Llegó el domingo y, para entrar en la UCI, me puse el traje de protección. La unidad estaba llena de camas. Una enfermera me mostró la de mi padre. Le llamé, pero era incapaz de girar la cabeza. Así que me puse al otro lado de la cama para que pudiera verme. Le saludé: "¿Cómo estás?".

Sus ojos se llenaron de lágrimas y pánico. Era muy duro verle sufrir tanto. Sentí como si estuviera colgado de un acantilado, esperando el momento en que se soltara y cayera al abismo. Fue quizá el momento más triste de mi vida.

El hospital nos llamó el domingo siguiente por la mañana y nos dijo que lleváramos los papeles necesarios. Era una señal: esta visita iba a ser nuestro último adiós. Papá dependía ahora por completo de una máquina para respirar y su ritmo cardíaco había descendido considerablemente.

Hacia las ocho de la tarde recibimos la llamada de que había fallecido. Tuvimos que venir a la mañana siguiente a recoger su cuerpo. El hospital donde yo había nacido era el mismo donde había muerto mi padre.
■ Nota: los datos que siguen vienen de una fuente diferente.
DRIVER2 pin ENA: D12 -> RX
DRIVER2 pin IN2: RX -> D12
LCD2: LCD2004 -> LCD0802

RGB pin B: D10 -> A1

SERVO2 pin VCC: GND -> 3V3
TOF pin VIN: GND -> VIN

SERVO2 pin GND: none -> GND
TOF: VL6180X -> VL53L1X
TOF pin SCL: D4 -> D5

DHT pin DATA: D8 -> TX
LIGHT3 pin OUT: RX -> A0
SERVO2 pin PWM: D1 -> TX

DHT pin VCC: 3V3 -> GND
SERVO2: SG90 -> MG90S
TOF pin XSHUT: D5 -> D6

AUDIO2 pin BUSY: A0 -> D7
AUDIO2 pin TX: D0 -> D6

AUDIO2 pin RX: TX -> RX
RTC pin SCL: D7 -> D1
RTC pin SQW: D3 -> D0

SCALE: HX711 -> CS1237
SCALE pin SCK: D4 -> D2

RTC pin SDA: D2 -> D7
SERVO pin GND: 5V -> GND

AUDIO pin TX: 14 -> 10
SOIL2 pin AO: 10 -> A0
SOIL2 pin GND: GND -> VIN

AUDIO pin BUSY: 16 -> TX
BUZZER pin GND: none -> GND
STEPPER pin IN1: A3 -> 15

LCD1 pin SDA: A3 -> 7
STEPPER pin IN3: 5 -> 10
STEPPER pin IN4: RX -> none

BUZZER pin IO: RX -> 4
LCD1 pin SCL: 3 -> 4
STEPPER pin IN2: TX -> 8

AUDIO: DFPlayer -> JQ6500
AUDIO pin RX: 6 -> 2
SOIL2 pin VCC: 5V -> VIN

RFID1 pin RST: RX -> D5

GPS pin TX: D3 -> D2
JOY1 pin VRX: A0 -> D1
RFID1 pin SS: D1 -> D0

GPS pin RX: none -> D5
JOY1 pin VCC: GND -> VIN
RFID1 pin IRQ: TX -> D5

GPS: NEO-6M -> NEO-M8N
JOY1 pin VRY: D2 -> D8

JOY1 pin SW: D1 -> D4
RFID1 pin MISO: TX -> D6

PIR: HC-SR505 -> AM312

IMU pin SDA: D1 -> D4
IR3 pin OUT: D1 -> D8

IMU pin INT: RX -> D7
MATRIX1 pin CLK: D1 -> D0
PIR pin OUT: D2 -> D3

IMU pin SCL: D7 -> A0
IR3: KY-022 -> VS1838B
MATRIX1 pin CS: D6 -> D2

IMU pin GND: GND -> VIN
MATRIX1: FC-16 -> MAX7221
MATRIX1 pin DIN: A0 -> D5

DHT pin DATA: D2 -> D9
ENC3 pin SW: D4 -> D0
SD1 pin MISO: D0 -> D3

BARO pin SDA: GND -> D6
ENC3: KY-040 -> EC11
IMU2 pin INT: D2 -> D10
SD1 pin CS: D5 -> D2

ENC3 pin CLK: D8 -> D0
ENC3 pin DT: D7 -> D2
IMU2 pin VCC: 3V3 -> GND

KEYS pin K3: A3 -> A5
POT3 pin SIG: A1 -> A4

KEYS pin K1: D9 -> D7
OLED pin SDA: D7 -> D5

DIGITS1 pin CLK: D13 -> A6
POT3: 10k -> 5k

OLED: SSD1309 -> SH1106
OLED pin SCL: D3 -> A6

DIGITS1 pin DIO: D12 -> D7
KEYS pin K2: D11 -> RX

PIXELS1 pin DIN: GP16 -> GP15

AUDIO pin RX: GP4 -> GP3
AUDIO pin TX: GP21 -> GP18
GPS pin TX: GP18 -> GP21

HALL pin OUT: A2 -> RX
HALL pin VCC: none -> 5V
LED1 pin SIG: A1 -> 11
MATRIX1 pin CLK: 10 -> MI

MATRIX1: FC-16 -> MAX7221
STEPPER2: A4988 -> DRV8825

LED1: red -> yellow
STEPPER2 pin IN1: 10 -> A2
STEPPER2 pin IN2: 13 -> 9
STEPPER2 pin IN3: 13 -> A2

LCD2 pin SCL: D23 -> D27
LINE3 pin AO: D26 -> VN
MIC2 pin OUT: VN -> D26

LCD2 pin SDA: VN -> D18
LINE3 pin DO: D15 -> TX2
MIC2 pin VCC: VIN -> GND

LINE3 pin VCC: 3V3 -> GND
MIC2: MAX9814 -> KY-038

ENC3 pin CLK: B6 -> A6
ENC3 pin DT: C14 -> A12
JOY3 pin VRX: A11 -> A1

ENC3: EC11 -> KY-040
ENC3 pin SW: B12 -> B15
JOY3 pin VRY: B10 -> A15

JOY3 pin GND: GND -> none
Esa noche decidimos enterrarlo junto a su padre, en una parcela que nuestra familia tenía permiso para utilizar desde hacía 30 años. El coste de comprar uno nuevo era desorbitado.

Durante la ceremonia del entierro, me di cuenta de que mucha gente compra una tumba en un cementerio antes de morir. Las tumbas se han convertido en una inversión porque la tierra, para vivos y muertos en Irán, se ha encarecido con el tiempo. Un amigo me contó que necesitaba un ojo para su madre, y le dijeron que un trabajador del cementerio, que lava los cuerpos antes de enterrarlos, vendía ojos de los recién fallecidos. Tras varias visitas, consiguió un ojo de un cadáver para su madre.